Passover – The Festival of Faith

If you ask people what one word comes to mind if you say Passover, most Jews will respond with “freedom.” Chag Haherut, “Festival of Freedom,” is one of Passover’s four names. And, of course, we have the endless jokes about “Let my people go,” God’s order to Pharaoh, conveyed by Moses, which takes on additional poignancy after a week of eating matza. Passover, the holiday when we celebrate being freed from slavery in Egypt, starting our journey to the promised land.

But faith – and optimism – are as much a part of the message of Passover as freedom.
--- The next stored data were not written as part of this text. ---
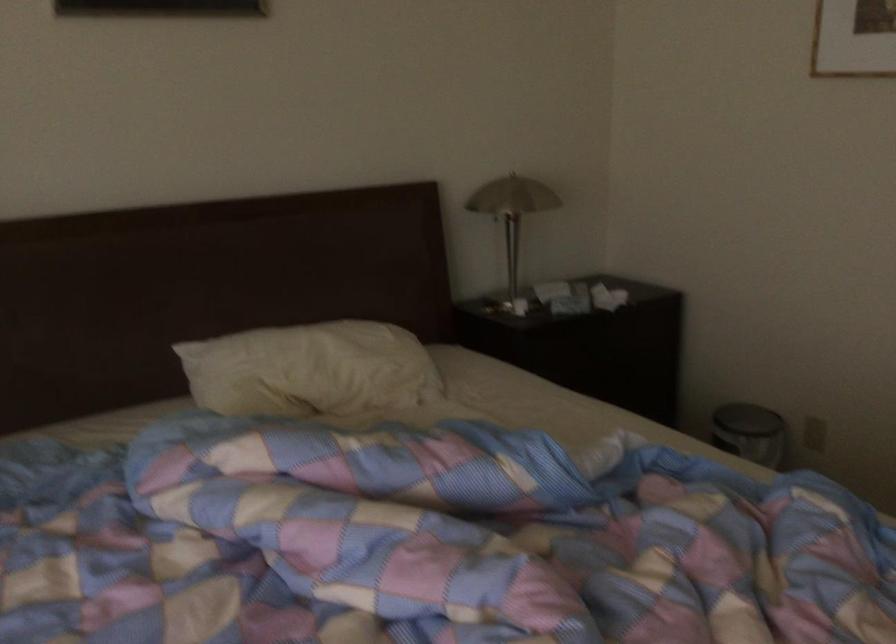
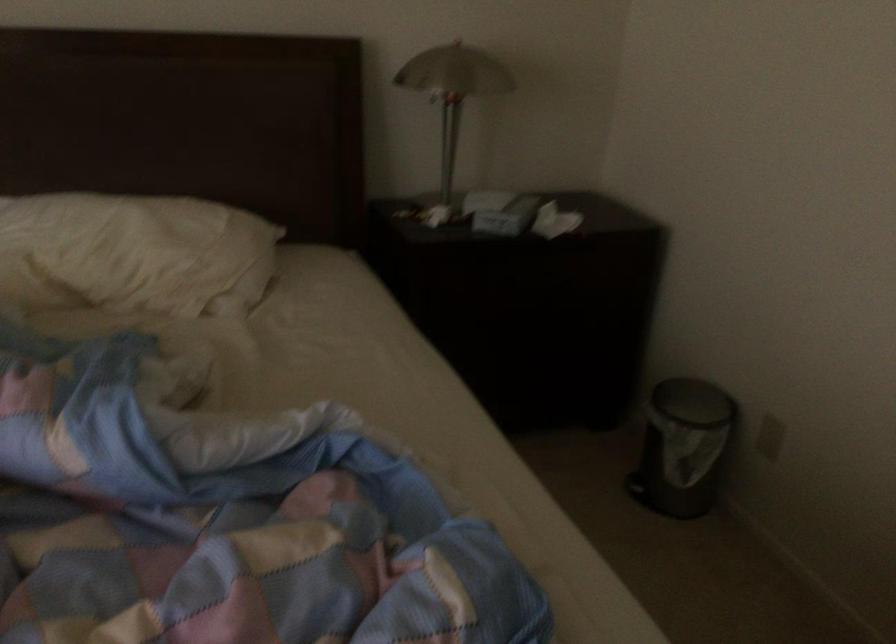
Where in the second image is the point corresponding to pixel 515 205 from the first image?

(453, 91)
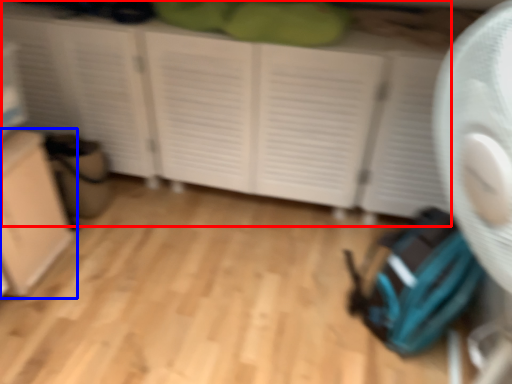
Question: Which point is closer to the camera, cupboard (highlighted by a red box) or cabinetry (highlighted by a blue box)?

Choices:
 (A) cupboard
 (B) cabinetry

Answer: (B)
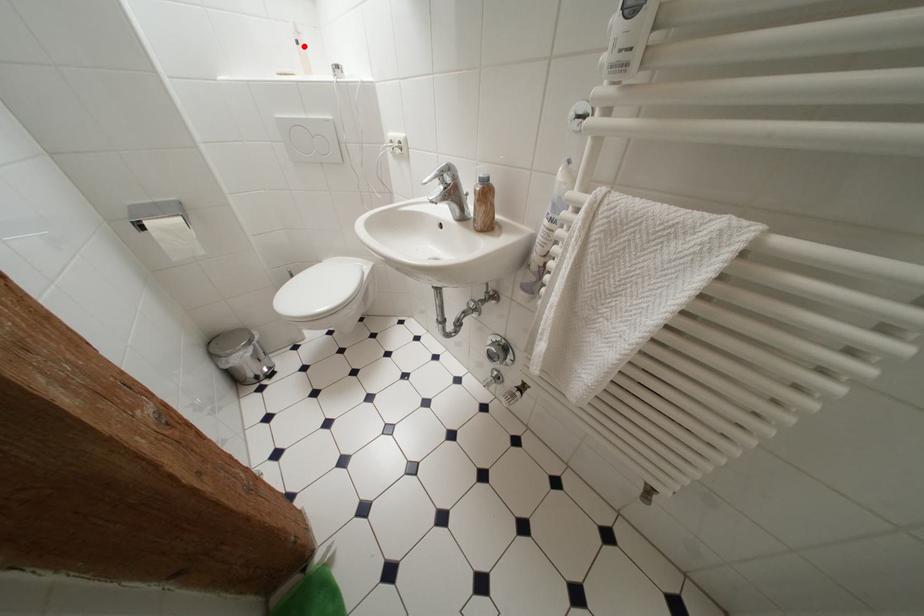
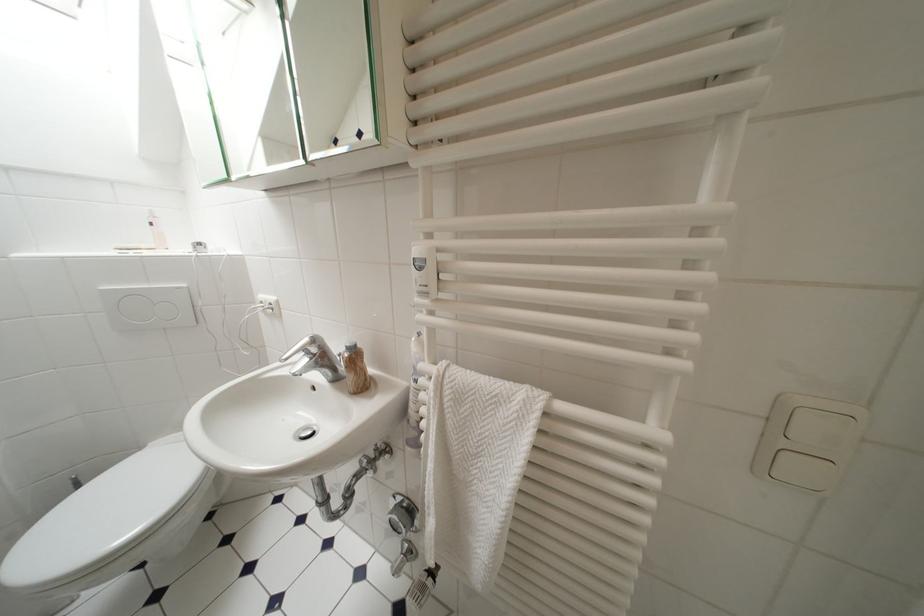
Find the pixel in the second image that matches the highlighted location in the first image.

(159, 227)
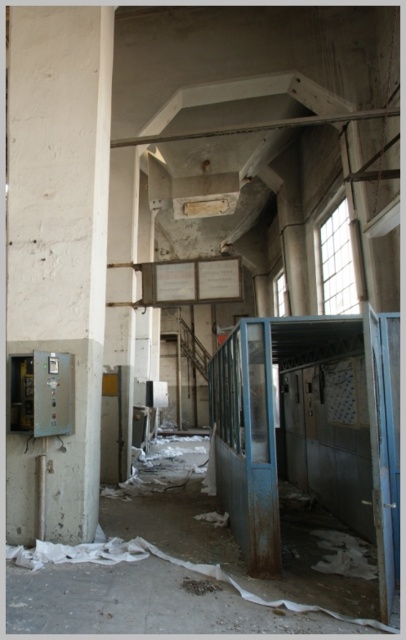
Is point (88, 131) farther from viewer compared to point (196, 582)?

Yes, it is.

Does white concrete pillar at left have a greater height compared to rusty metal debris at center?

The Talmud tells us “Our ancestors merited redemption from Egypt because of faith, and it is due to the merit of faith that they will be redeemed in the future.” There is a tradition which says that when the Israelites were in Egypt, they had descended to the 49th gate or level of impurity. If they had lost the 50th, the last level, they would not have been redeemed. And that last level, the last, 50th gate of impurity, is losing faith.

The Torah commands us, “And you shall tell your son in that day, saying, This is done because of that which the Lord did to me when I came forth out of Egypt.” One of the 613 commandments is to tell our children the story of going out from Egypt. Why that particular story?

The story is the foundation of faith for the Jewish people. No matter how dark the times are – they don’t get much darker than they were in Egypt – there is still hope. God will remember us and save us, redeem us.

That optimistic faith and hope based on historical memory has served the Jewish people well through many difficult and dark hours. Having faith, even in the darkest days of the Crusades, pogroms, and the Holocaust, has allowed Jews to survive as a people, and has also allowed many individuals to survive spiritually and psychologically in the face of great hardship. If that last, fiftieth gate is gone – if faith that God will remember us, and things will get better is gone – the game is over. Without faith, we stop trying, we give up, we accept whatever horrible things have befallen us. If that had happened in Egypt, we would have remained stuck in Egypt. We would not have bothered putting the blood of the Egyptian’s god, the ram, on our doorposts. We would have been finished, our first born killed with the Egyptians’.

This is an important message for “liberal Zionists” to take to heart. This is a difficult time to be a liberal Zionist. It feels like all the things we believe in – a Jewish and democratic Israel, living at peace with our neighbors, a beacon of Western democracy informed by Torah values, a thriving country where we accept each other with all of our differences – is threatened from every side. There are outside threats such as Iran, and an Arab spring that may bring governments that are hostile to Israel. There is internal conflict, with racism and lack of tolerance for others, evidenced by evils such as rabbis saying it is against Jewish law to rent an apartment to an Arab. The religious – secular rift seems to be growing each day as some elements of the haredi population do things like spit and curse at women who won’t ride in the back of the bus. And there is the stalled peace process, going nowhere, as we continue to militarily rule over the Palestinians in the West Bank, acting like Pharaoh with arbitrary and harsh treatment of the locals. Our government seems incapable or unwilling to step up to these challenges, preferring to divert the attention of the masses by beating the drums of war against Iran. The Israeli left, the “peace camp,” is weak and in disarray.

It would be easy to despair, to give up hope. But the message of Passover is “have faith.” Don’t give up, no matter how dark the picture. God will support us; better days are ahead.

Judaism sees time as a helix; a circle going around, but also going up. Different times of year are associated with different kinds of events and energy. We are taught that just as we were redeemed in the past at Passover, we will be redeemed in the future at Passover.

May this Passover be a time of national and personal renewal. May we all keep the faith, and redouble our efforts to work for a better Israel and a better world, a world that will live up to the vision of the prophets, a world at peace. Here in Jerusalem, at the end of the seder we don’t just say “next year in Jerusalem.” We say “L’shana ha’ba’ah birushalayim habenuyah,” next year in Jerusalem rebuilt, Jerusalem at peace, Jerusalem perfected. May it be so!

Chag sameach, Happy Holiday,

Reb Barry

Barry Leff

Rabbi Barry (Baruch) Leff is a dual Israeli-American business executive, teacher, speaker and writer who divides his time between Israel and the US.